The Italian composer Mario Castelnuovo-Tedesco (1895–1968) developed a private system of musical cryptography and used it to create a cycle of compositions. His Greeting Cards, op. 170, cycle began in 1963 and ended with the composer’s death.
His system of writing was based on ‘two thematic groups based on two chromatic scales, one ascending and the other descending, in which each note is paired with a letter of the alphabet. The first and last names of the person to whom the piece is dedicated are used to develop the thematic sequence’.
Musical cryptography, or a musical motif that hides a sequence of letters can be traced back to the early 16th century. Josquin des Prez wrote his Missa Hercules Dux Ferrariae using the solmization syllables inherent into vowels of ‘Hercules Dux Ferrariae’ to create his musical motif:
Her – re
cu – ut
les – re
Dux – ut
Fer – re
ra – fa
ri – mi
ae – re
resulting in re ut re ut re fa mi re: D-C-D-C-D-F-E-D.
Other systems for translating names into music were also used, such as J.S. Bach’s use of his name in music as Bb – A – C – B, using the German form of the solmization syllables.
In Castelnuovo-Tedesco made 4 different alphabets: English, Italian, Portuguese, and Spanish to take into account the unique letters of each alphabet, for example, Italian has no letter ‘J’, the Spanish alphabet has to include CH, LL, and Ñ, and leave out ‘W’, and so on.
By basing his musical cryptography on a chromatic scale, Castelnuovo-Tedesco was writing in a twelve-tone system, and in the foreword to Op 170/6, the recipient, Sigfried Behrend, noted ‘The composer used all the “little tricks” of the twelve-tone system (inversions, retrogressions etc.) and tried to give a “psychological portrait” of the different artists’.
Having first created his system because he wanted to write a work for his teacher, Ildebrando Pizzetti, and needed to find a way to make the two ‘Z’s into music. His next work was done using the full name of the organist E. Power-Biggs: Edward Power-Biggs and after that the Op. 170 was born. He wrote a Tango for André Previn (piano), a Valse for Piatigorsky (cello and piano), a Tonadilla for Andrès Segovia (guitar), and so on.
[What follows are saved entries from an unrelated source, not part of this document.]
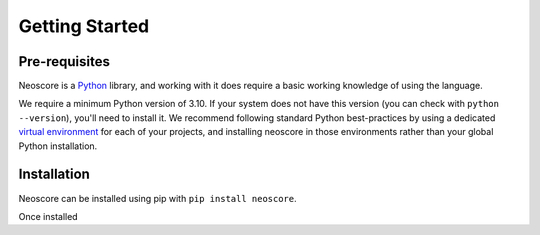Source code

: Getting Started
===============

Pre-requisites
--------------

Neoscore is a `Python <https://www.python.org/>`_ library, and working with it does require a basic working knowledge of using the language.

We require a minimum Python version of 3.10. If your system does not have this version (you can check with ``python --version``), you'll need to install it. We recommend following standard Python best-practices by using a dedicated `virtual environment <https://realpython.com/python-virtual-environments-a-primer/>`_ for each of your projects, and installing neoscore in those environments rather than your global Python installation.

Installation
------------

Neoscore can be installed using pip with ``pip install neoscore``.


Once installed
By the time of his death, he had written 51 different little works (he considered them merely ‘exercises’ or ‘alphabetical pieces’). One recipient said that Castelnuovo-Tedesco had told him that his aim in writing the works was to make ‘a person happy for one day’.
Twenty-one of the 51 works are for guitar, the first being Tonadilla sur le name de Andrès Segovia, Op. 170/5. The work uses the Spanish alphabet scale.
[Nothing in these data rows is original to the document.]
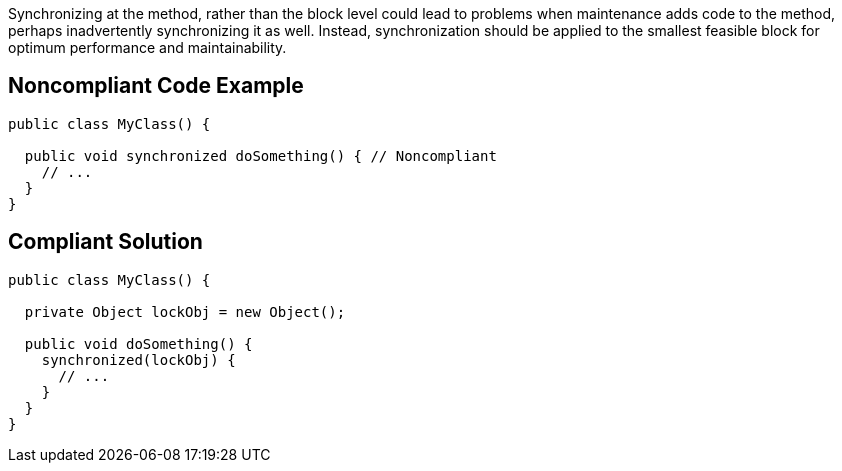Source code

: Synchronizing at the method, rather than the block level could lead to problems when maintenance adds code to the method, perhaps inadvertently synchronizing it as well. Instead, synchronization should be applied to the smallest feasible block for optimum performance and maintainability.


== Noncompliant Code Example

----
public class MyClass() {

  public void synchronized doSomething() { // Noncompliant
    // ...
  }
}
----


== Compliant Solution

----
public class MyClass() {

  private Object lockObj = new Object();

  public void doSomething() {
    synchronized(lockObj) {
      // ...
    }
  }
}
----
From the scale, both ascending and descending themes are created, using the dedicatee’s first and last name. Here are the two versions of the Andrès theme:
In addition, Castelnuovo-Tedesco added quotations from the Concerto in Re piece that had brought the composer and performer together.
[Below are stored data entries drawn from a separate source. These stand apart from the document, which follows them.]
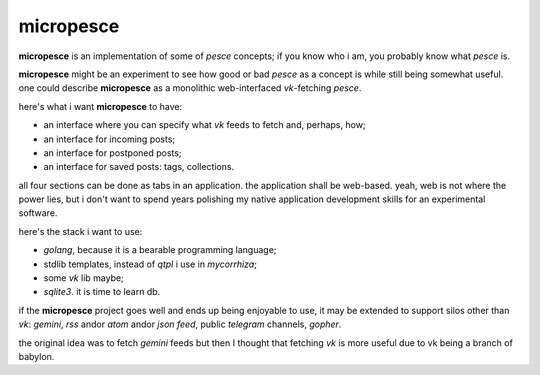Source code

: micropesce
##########

**micropesce** is an implementation of some of *pesce* concepts; if you know who i am, you probably know what *pesce* is.

**micropesce** might be an experiment to see how good or bad *pesce* as a concept is while still being somewhat useful. one could describe **micropesce** as a monolithic web-interfaced *vk*-fetching *pesce*.

here's what i want **micropesce** to have:

+ an interface where you can specify what *vk* feeds to fetch and, perhaps, how;
+ an interface for incoming posts;
+ an interface for postponed posts;
+ an interface for saved posts: tags, collections.
   
all four sections can be done as tabs in an application. the application shall be web-based. yeah, web is not where the power lies, but i don't want to spend years polishing my native application development skills for an experimental software.

here's the stack i want to use:

+ *golang*, because it is a bearable programming language;
+ stdlib templates, instead of *qtpl* i use in *mycorrhiza*;
+ some *vk* lib maybe;
+ *sqlite3*. it is time to learn db.

if the **micropesce** project goes well and ends up being enjoyable to use, it may be extended to support silos other than *vk*: *gemini*, *rss* andor *atom* andor *json feed*, public *telegram* channels, *gopher*.

the original idea was to fetch *gemini* feeds but then I thought that fetching *vk* is more useful due to vk being a branch of babylon.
Mario Castelnuovo-Tedesco: Greeting Cards – Tonadilla on the Name of Andrés Segovia, Op. 170, No. 5 (Andrea De Vitis, guitar)
The Tanka written for the Japanese guitarist Isao Takahashi used the English alphabet scale. An ophthalmologist by trade, Takahashi was one of the leading Japanese guitar teachers and published a monthly guitar journal. Through his medical connections, he knew the Swiss physician Dr Albert Schweitzer, and through his musical connection, contacted Castelnuovo-Tedesco to write a work for the missionary doctor and organist. Castelnuovo-Tedesco, after first having trouble getting Schweitzer’s name into music, responded with a Chorale-Prelude on the name of Albert Schweitzer, Op. 170/18a and a Fugue, Op. 170/18b. For Takahashi, Castelnuovo-Tedesco created a Tanka, based on an ancient Japanese poetic form. The atmosphere is one of tranquillity and meditation.
Mario Castelnuovo-Tedesco: Greeting Cards – Tanka (Japanese Song) on the Name of Isao Takahashi, Op. 170, No. 10 (Andrea De Vitis, guitar)
Castelnuovo-Tedesco was a serial tonal composer (as contrast with the more common serial atonal composers) who used the serial system in a tonal context. His skill as a writer of lyrical melodies comes to the fore in these little works.
None of the details of the composition shown here are intended to be heard, and, in fact, the audience should be completely unaware of them. They were a game the composer played with himself to create rules for composition, but always with the goal that satisfactory music would be the end result.